Hey thanks for the response guys! Yeah I have tried using different samples as far as snares and kicks and these 2 sound great together just when they hit together at the same time at the same spot it is super hard to hear the kick. If I use a side chain it helps but then when the kick isnt on it kinda makes it feel like the snare is low is certain spots and loud in another. I feel like alot of top engineers for the new trap beats coming out are side chaining their drums to the kick though. When they do something with both the kick and the clap or a kick and a snare its normally just that one spot when they overlap that the kick outshines it. Any others got any input on whether or not side chaining their claps/snares to the kick is a good move?
 
automate an EQ that cuts the lows of the snare that interfere with the kick and the highs of the kick that interfere with the snare...that way when they hit together you get the boom of the kick and the crack of the snare. there are also plugins now days that you can get, like wavesfactory trackspacer which you can do what I said above very quickly
 
I’m starting to side chain myself. I’ve been sleeping on it for awhile lol. Still a newbie with this technique so any more advice would be ??
 
In my personal opinion, I think people new to mixing (say less than at least a few years experience) reach for side-chaining to solve problems that are better solved with the fader.
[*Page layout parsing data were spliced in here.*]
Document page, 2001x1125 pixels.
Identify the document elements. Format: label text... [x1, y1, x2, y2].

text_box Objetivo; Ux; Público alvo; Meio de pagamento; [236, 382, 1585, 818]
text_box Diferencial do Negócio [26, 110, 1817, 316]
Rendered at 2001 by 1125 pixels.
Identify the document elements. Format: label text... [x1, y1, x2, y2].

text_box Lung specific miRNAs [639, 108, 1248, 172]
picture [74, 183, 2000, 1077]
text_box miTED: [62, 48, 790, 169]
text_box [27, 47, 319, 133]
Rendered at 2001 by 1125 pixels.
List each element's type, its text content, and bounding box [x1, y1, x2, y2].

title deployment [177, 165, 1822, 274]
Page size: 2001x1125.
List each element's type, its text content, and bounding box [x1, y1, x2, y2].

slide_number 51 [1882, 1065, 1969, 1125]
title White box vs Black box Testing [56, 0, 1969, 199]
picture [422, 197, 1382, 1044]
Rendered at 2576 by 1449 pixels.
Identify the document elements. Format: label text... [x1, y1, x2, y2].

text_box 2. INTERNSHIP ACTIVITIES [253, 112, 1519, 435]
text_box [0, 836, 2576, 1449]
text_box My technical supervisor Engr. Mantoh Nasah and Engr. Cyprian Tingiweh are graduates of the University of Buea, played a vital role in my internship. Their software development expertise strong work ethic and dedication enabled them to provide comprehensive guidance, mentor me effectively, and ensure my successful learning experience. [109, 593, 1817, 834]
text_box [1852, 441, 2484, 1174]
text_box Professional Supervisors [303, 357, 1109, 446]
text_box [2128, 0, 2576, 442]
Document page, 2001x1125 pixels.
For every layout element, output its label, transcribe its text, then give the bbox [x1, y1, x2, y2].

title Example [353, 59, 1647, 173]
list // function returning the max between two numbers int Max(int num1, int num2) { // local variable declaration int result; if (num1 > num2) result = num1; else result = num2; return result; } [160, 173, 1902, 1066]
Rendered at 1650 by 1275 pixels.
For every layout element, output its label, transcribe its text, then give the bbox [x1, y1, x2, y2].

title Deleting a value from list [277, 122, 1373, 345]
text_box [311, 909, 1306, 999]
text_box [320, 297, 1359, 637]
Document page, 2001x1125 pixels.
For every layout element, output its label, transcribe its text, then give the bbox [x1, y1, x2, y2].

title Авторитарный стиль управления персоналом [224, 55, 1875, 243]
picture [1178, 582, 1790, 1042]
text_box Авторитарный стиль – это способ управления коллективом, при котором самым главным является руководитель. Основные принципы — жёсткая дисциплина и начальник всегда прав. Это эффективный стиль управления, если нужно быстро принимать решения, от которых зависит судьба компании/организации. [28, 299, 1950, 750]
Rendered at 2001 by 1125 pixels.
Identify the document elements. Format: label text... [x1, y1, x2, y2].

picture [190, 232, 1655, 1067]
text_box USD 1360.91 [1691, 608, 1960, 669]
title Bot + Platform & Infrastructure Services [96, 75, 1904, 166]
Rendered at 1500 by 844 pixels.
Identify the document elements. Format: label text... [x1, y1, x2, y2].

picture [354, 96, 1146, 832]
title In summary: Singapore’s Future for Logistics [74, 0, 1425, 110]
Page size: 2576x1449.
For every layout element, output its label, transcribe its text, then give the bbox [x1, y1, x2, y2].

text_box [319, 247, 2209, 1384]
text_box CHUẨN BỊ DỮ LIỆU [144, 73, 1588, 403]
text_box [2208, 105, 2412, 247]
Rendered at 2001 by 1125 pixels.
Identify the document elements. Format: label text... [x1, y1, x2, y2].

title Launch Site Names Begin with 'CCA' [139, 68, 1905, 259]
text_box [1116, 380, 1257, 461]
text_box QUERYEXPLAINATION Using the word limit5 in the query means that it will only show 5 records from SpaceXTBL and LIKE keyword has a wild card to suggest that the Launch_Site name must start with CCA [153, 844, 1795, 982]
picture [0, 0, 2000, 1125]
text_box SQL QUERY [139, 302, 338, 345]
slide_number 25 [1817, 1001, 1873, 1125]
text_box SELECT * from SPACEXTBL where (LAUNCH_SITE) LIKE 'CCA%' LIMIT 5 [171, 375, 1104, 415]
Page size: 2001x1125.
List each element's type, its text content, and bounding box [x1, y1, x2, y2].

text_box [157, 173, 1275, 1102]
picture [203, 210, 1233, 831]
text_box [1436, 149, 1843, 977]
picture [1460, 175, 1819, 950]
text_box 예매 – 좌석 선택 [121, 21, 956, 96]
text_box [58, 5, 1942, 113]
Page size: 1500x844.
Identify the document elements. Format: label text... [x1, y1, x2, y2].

It's like a knee-jerk reaction or something. I think it's overused by amateurs and is one of the things that holds back their mixes. I think 90% of a good mix is simply putting the fader at the right spot. 5% is good EQ decisions. 4% is good compression decisions. And 1% is everything else, of which side-chaining is a tiny part of. So when trying to solve a problem of something not fitting in the mix, I think you should first address the fader and try and solve it there, then EQ, then dynamics, and then if you can't fix it with any of that stuff or a combination thereof, start resorting to all the little "tricks". I think there's an overemphasis on the cool tricks us mix engineers use. But the reality is that the cool stuff is such a tiny part of our mixes that have relatively little impact - it's the stuff where we are trying to squeeze an extra half a per cent of quality out of a mix trying to take it from a 99 to a 99.5, which is pointless when you are still struggling to get your mix just up to 80.

Sorry for the rant.
 
TBH you really shouldn't need to s/c the kick to the snare/clap as they hardly have any shared frequencies bar the mids.